Assassinating Shakespeare: confessions of a bard in the bush
Thomas Goltz Saq
Twenty-eight years ago, the war journalist Thomas Goltz travelled around Africa with no money and the complete works of Shakespeare. With the frequently forgotten purpose of finding his itinerant guitar-player brother, he wanders the continent, sleeping rough or in dirty hostels, and getting into dangerous scrapes. Goltz is generally very funny, and gives fascinating insights into war-torn Ethiopia and the seedier sides of low-budget travel and segregationist Africa. The links between Shakespeare and his adventures can, however, be decorative rather than integral.
At his best, the youthful Goltz is an idealistic Quixote, performing soliloquies and whole scenes with masks and puppets to witty locals, sheltered tourists, heckling whores and grateful expats.
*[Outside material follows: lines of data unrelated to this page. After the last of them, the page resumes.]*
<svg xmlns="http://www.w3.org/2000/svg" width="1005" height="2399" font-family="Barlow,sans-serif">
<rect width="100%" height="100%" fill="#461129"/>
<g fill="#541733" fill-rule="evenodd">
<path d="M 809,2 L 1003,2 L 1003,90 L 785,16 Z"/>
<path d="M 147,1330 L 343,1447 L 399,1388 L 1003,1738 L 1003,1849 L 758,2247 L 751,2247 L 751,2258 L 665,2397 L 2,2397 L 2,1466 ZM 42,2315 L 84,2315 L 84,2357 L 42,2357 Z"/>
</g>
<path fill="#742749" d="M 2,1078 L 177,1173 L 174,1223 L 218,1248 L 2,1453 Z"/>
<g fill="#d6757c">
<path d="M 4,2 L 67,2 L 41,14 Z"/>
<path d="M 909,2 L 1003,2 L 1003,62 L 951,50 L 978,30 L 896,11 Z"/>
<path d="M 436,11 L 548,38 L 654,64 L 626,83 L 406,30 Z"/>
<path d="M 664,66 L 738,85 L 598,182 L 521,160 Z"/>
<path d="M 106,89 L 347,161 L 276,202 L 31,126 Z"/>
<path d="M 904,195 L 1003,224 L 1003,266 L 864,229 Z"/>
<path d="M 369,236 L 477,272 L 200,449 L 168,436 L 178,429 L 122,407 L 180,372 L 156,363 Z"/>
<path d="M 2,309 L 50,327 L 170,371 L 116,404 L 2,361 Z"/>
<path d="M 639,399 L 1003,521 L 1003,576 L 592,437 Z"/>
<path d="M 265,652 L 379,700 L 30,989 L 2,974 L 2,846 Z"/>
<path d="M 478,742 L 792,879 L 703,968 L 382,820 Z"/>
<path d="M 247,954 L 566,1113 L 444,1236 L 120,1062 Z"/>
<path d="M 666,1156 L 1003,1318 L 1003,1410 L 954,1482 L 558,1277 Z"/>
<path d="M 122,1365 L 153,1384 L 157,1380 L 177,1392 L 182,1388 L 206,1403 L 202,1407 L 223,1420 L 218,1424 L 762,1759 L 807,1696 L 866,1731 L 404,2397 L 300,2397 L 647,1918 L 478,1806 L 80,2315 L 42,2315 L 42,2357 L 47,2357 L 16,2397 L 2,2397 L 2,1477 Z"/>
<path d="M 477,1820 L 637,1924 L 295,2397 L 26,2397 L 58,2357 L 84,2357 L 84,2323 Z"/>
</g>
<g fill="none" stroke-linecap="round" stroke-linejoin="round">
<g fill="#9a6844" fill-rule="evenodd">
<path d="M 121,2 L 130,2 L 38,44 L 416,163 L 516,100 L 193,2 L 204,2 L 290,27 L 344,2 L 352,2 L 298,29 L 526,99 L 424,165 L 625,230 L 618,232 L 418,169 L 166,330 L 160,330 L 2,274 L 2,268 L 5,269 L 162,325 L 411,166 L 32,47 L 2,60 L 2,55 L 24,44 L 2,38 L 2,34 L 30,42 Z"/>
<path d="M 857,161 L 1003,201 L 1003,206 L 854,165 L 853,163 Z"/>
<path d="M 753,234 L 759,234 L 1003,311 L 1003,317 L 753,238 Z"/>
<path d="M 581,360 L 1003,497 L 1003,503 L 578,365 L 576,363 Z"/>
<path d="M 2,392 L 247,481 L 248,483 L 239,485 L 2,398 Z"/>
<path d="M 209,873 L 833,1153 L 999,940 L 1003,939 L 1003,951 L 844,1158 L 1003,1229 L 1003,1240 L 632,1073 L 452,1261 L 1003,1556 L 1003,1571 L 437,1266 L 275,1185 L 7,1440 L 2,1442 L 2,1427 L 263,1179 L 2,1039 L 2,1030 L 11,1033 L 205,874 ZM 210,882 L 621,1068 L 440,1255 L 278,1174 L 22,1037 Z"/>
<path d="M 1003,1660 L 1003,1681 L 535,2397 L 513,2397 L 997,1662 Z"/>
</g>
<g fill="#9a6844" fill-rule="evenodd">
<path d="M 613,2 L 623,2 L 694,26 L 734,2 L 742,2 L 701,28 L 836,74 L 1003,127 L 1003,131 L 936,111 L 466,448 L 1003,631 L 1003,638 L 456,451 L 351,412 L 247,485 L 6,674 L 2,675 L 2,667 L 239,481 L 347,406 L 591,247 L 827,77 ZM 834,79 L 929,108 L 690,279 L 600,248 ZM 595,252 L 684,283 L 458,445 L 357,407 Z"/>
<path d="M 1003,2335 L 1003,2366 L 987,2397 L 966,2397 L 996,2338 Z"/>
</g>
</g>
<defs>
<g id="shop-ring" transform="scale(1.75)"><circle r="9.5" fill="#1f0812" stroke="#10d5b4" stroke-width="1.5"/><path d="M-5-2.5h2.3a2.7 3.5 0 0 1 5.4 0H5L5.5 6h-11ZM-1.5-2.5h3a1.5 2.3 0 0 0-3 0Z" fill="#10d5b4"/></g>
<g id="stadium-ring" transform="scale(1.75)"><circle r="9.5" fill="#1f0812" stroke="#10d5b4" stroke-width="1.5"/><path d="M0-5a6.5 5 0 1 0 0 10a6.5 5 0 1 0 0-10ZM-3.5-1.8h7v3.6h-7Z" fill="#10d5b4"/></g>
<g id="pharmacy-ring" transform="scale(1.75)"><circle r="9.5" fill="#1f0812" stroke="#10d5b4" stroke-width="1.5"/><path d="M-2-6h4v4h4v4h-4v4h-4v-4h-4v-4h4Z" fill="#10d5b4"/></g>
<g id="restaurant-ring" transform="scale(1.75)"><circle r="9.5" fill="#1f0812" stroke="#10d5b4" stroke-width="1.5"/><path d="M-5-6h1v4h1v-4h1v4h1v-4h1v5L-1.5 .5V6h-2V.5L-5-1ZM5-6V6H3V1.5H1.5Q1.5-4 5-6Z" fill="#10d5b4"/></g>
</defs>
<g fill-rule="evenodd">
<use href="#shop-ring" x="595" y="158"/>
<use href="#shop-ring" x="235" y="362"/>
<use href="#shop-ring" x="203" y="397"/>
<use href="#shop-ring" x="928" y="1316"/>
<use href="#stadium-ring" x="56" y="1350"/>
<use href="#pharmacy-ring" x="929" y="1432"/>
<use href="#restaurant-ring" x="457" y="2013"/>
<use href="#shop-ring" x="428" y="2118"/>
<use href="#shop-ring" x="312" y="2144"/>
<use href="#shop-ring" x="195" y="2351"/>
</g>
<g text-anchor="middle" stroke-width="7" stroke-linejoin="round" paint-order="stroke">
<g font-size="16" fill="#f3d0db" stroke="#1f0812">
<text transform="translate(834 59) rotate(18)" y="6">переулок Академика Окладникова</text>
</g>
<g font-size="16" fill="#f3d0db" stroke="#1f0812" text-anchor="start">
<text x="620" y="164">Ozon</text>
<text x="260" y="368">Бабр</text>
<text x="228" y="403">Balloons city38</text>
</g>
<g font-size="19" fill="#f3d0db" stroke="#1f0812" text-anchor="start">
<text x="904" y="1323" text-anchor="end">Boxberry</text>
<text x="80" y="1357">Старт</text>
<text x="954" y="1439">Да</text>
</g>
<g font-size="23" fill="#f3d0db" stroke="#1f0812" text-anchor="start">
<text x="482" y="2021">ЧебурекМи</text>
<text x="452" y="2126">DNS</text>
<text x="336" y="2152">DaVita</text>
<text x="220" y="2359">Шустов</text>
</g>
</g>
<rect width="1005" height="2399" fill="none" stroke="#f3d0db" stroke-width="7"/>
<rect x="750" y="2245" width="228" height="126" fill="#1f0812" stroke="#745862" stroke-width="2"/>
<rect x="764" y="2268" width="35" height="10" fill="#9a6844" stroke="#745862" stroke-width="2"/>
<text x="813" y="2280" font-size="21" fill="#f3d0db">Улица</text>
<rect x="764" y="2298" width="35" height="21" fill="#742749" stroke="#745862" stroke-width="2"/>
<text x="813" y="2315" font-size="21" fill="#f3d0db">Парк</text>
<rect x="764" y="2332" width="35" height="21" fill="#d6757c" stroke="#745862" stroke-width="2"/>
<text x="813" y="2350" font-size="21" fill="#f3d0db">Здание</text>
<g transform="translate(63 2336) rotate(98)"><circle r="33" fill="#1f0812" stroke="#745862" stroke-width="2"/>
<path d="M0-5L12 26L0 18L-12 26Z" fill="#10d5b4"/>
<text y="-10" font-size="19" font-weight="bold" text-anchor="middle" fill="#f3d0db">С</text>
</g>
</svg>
But he also participates in the darkness of the Dark Continent. While he starts off as an innocent, he ends up smuggling emeralds in Zambia, sleeping with women he doesn’t bother to understand and congratulating himself for performing Shylock’s “sufferance is the badge of all our tribe” speech at the “coloured” schools in apartheid South Africa. Unfortunately, he does not always maintain a quizzical Shakespearean distance from his youthful self.